Though the formerly totalitarian government is now simply authoritarian, the leaders make no pretense of easing the hard hand of the police state to permit any political diversity or plurality, let alone real democracy. Dissidents are still arrested and thrown into prison. Even so, the high-energy drive for economic diversity and the freedom that offers to talented people have helped open the society -- so long as individuals do not challenge the state. "There is more openness in China now," says a senior Western diplomat in Beijing, "than at any time in the past, and far more than under Gorbachev in Russia."
The effects of Deng's economic revolution are astounding. In Mao's time, leveling was the rule, and everyone aimed at a drab, fanatical egalitarianism. The nation dressed in rumpled blue tunics that made it difficult to tell men from women, and waxed so proletarian that even army officers removed their badges of rank. Today the society is brazenly materialistic, roaring through cycles of boom and bust that have made millions rich. The free-for-all has also left hundreds of millions in the dust but still eager to get theirs. "People are thinking only about money," says a Chinese professor of philosophy in Beijing. "We are only interested in seizing the opportunity brought by this economic change," agrees 23-year-old photographer Nie Zheng.
In the 15 years since Deng abolished the agricultural communes and opened the door to cooperative business and private enterprise, China's economy has mushroomed, growing an average of 9% a year, doubling the size of the economy every 10 years. In 1992 gross domestic product increased 12.8%, and this year it is growing at 13% despite a series of austerity measures. Though per capita income is only about $380, by some calculations of purchasing power China has the third largest economy in the world (after the U.S. and Japan) and could become No. 1 in two decades.

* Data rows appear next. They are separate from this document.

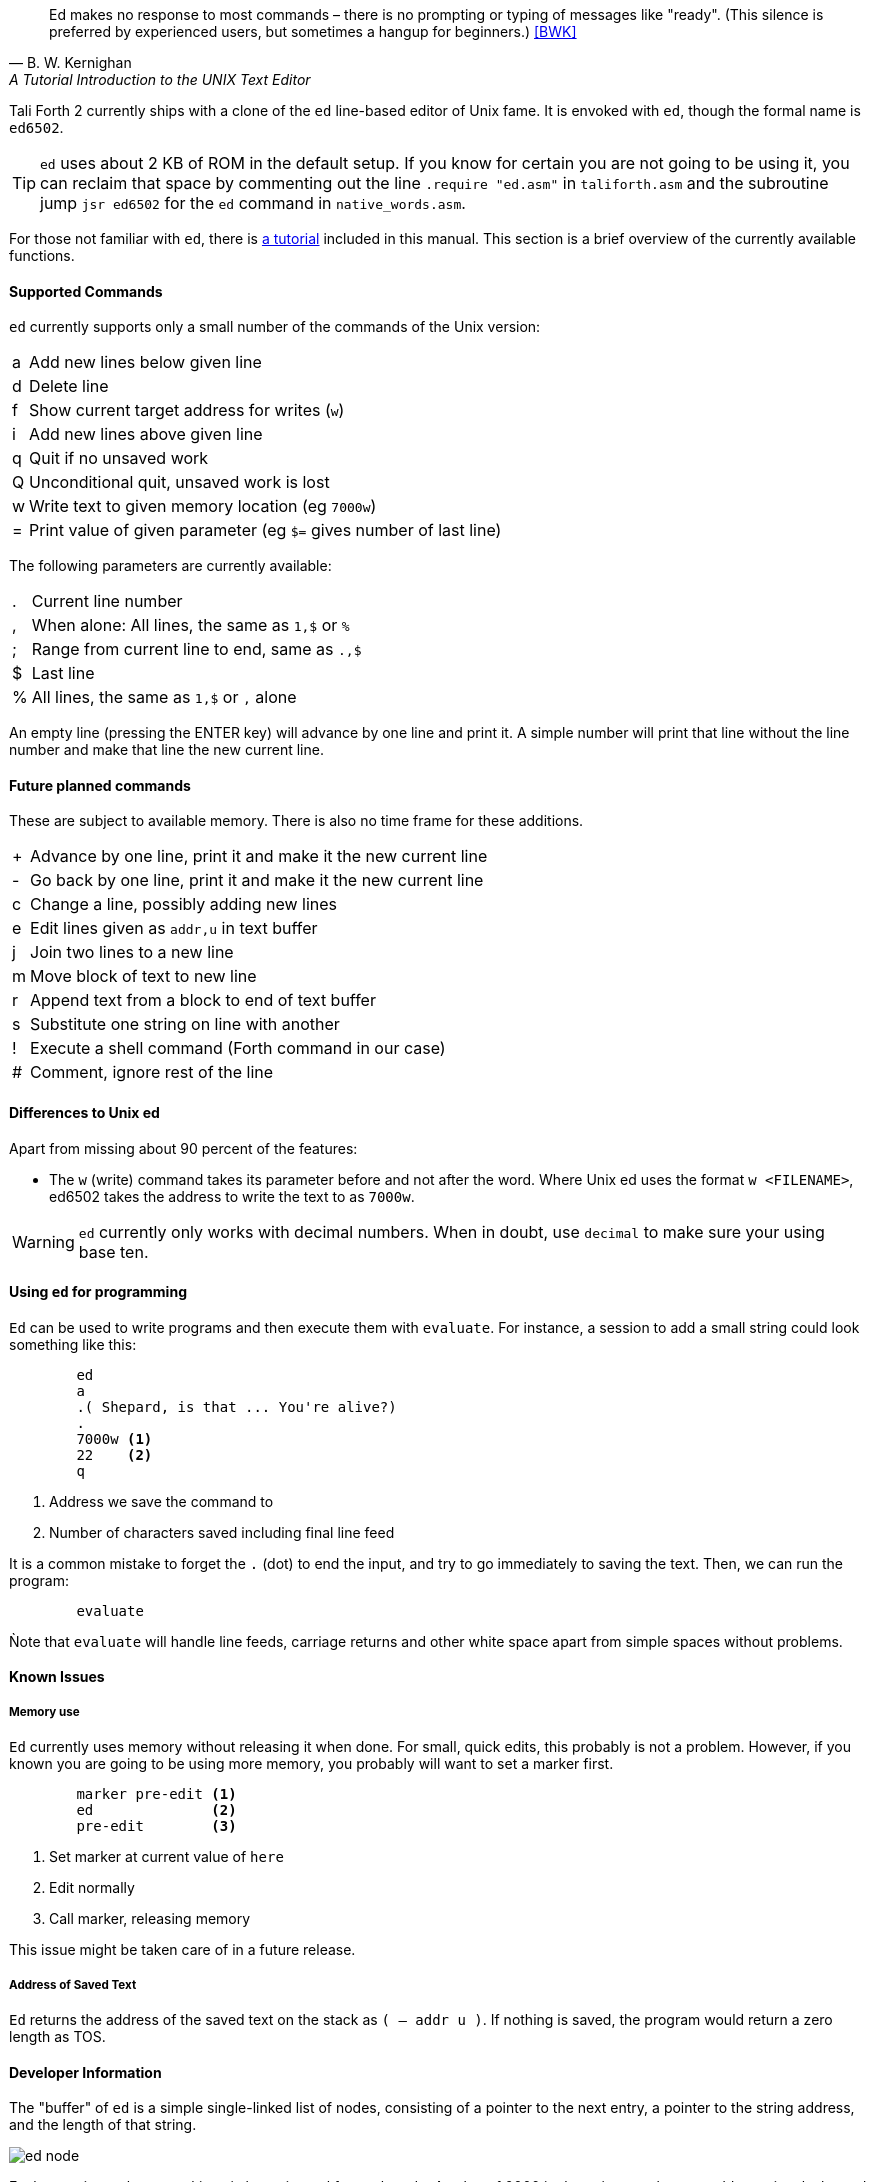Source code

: [quote, B. W. Kernighan, A Tutorial Introduction to the UNIX Text Editor]
Ed makes no response to most commands – there is no prompting or typing of
messages like "ready". (This silence is preferred by experienced users, but
sometimes a hangup for beginners.) <<BWK>>

Tali Forth 2 currently ships with a clone of the `ed` line-based editor of Unix
fame. It is envoked with `ed`, though the formal name is `ed6502`. 

TIP: `ed` uses about 2 KB of ROM in the default setup. If you know for certain
you are not going to be using it, you can reclaim that space by commenting out
the line `.require "ed.asm"` in `taliforth.asm` and the subroutine jump 
`jsr ed6502` for the `ed` command in `native_words.asm`.

For those not familiar with `ed`, there is <<ed-tutorial,a tutorial>> included
in this manual. This section is a brief overview of the currently available
functions.

==== Supported Commands

`ed` currently supports only a small number of the commands of the Unix version:

[horizontal]
a:: Add new lines below given line
d:: Delete line
f:: Show current target address for writes (`w`)
i:: Add new lines above given line
q:: Quit if no unsaved work
Q:: Unconditional quit, unsaved work is lost
w:: Write text to given memory location (eg `7000w`)
=:: Print value of given parameter (eg `$=` gives number of last line)

The following parameters are currently available:

[horizontal]
 .:: Current line number
,:: When alone: All lines, the same as `1,$` or `%`
;:: Range from current line to end, same as `.,$`
$:: Last line
%:: All lines, the same as `1,$` or `,` alone

An empty line (pressing the ENTER key) will advance by one line and print it. A
simple number will print that line without the line number and make that line
the new current line.

==== Future planned commands

These are subject to available memory. There is also no time frame for these
additions. 

[horizontal]
+:: Advance by one line, print it and make it the new current line
-:: Go back by one line, print it and make it the new current line
c:: Change a line, possibly adding new lines
e:: Edit lines given as `addr,u` in text buffer
j:: Join two lines to a new line
m:: Move block of text to new line
r:: Append text from a block to end of text buffer
s:: Substitute one string on line with another
!:: Execute a shell command (Forth command in our case)
#:: Comment, ignore rest of the line

==== Differences to Unix ed

Apart from missing about 90 percent of the features:

- The `w` (write) command takes its parameter before and not after the word.
  Where Unix ed uses the format `w <FILENAME>`, ed6502 takes the address
  to write the text to as `7000w`.

WARNING: `ed` currently only works with decimal numbers. When in doubt, use
`decimal` to make sure your using base ten.


==== Using `ed` for programming

`Ed` can be used to write programs and then execute them with `evaluate`. For
instance, a session to add a small string could look something like this:

----
        ed
        a
        .( Shepard, is that ... You're alive?)
        .
        7000w <1>
        22    <2>
        q
----
<1> Address we save the command to
<2> Number of characters saved including final line feed

It is a common mistake to forget the `.` (dot) to end the input, and try to
go immediately to saving the text. Then, we can run the program:

----
        evaluate
----

Ǹote that `evaluate` will handle line feeds, carriage returns and other white
space apart from simple spaces without problems.

==== Known Issues

===== Memory use

`Ed` currently uses memory without releasing it when done. For small, quick
edits, this probably is not a problem. However, if you known you are going to be
using more memory, you probably will want to set a marker first.

----
        marker pre-edit <1>
        ed              <2>
        pre-edit        <3>
----
<1> Set marker at current value of `here`
<2> Edit normally
<3> Call marker, releasing memory

This issue might be taken care of in a future release.

===== Address of Saved Text

`Ed` returns the address of the saved text on the stack as `( -- addr u )`.  If
nothing is saved, the program would return a zero length as TOS.

==== Developer Information

The "buffer" of `ed` is a simple single-linked list of nodes, consisting of a pointer
to the next entry, a pointer to the string address, and the length of that
string. 

image::pics/ed_node.png[]

Each entry is two bytes, making six bytes in total for each node. A
value of 0000 in the pointer to the next address signals the end of the list.
The buffer starts at the point of the `cp` (accessed with the Forth word `here`)
and is only saved to the given location when the `w` command is given.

Some provinces are even more gung-ho for growth than the bosses in Beijing. Hainan in the far south plans to build itself into another Hong Kong. Guangdong and Shandong hope to catch up with such Asian powerhouses as South Korea and Singapore by 2015. The special economic zone of Shenzhen is two hours' drive from the southern city of Guangzhou, where bustling construction sites and rows of town houses, factories and shopping centers line the road through the Pearl River delta. In Shanghai, China's New York City, shop windows are crammed with chic imports, electronic pagers and fancy cuts of meat.